▸ **Given text**
= = = =

Then invest in moving south!! :thumbsup:


----------



## KC1CX_Whisky (Aug 19, 2016)

Thanks for posting, enginerd. I'm in somewhat similar boat. I'm probably a little older, but graduated with a degree in math, with some ee courses. I may try that pe exam that was mentioned in the thread, but for now my next step is to apply for the apprenticeship exam.


----------



## MechanicalDVR (Dec 29, 2007)

KC1CX_Whisky said:


> Thanks for posting, enginerd. I'm in somewhat similar boat. I'm probably a little older, but graduated with a degree in math, with some ee courses. I may try that pe exam that was mentioned in the thread, but for now my next step is to apply for the apprenticeship exam.


Welcome aboard! Hope you enjoy your time here.


----------



## DPWK (Nov 27, 2015)

If you can't find work here in Alberta, try the Navy. I worked as a technician in the navy for 6 years and I loved every minute of it. They are always hiring and with your qualifications you could become an Engineering officer and basically run the engineering department on the ship. After your term on the ship you usually get transferred to a jammy desk job in Ottawa. 

Also, don't let these guys tell you that you shouldn't be an electrician because you're overqualified. Do what you enjoy. Give it a try, worst thing that happens is you don't like it and you move on to something else. 

My only advice to you is don't expect the to be doing a bunch of actual "electrical" work in the first year or so of your apprenticeship, you are mostly just a runner, grabbing tools and materials for the other guys working.


----------



## wildleg (Apr 12, 2009)

join the navy or the army. they will help you figure out what you want to do.


----------



## JoeAPinkley (Apr 3, 2016)

You should continue your study and do some test in your field. It may be helpful for you.


----------



## mikesparky (Aug 1, 2015)

a degree doesn't make anyone over qualified... sitting beside smart kids and showing up 15 hours a week for a few years counts for nothing in the real world. If you feel that you are settling for a electrician it will rub off in your attitude, get back on the saddle and do what you always wanted to do! life is to short


----------

= = = =

▸ **Material supplied**
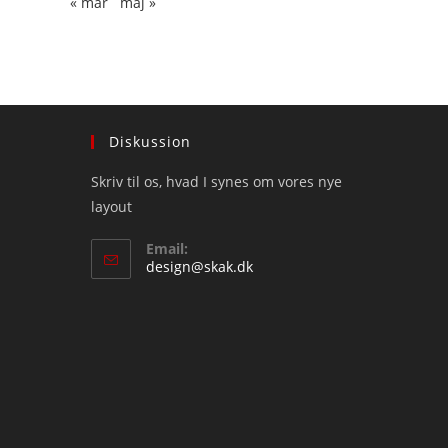
« mar
maj »
Diskussion
Skriv til os, hvad I synes om vores nye
layout
Email:
Opens
design@skak.dk
in
your
application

= = = =

▸ **Things to do**
(a) In the forum thread, how many years did DPWK work as a technician in the navy?
(b) Rewrite every line of the listing as a numbered list, skipping any blank lines and leaving the pictures out of your answer.
The listing is unrelated to the forum thread.

▸ **Responses in order**
(a) Six years.

(b)
1. « mar
2. maj »
3. Diskussion
4. Skriv til os, hvad I synes om vores nye
5. layout
6. Email:
7. Opens
8. design@skak.dk
9. in
10. your
11. application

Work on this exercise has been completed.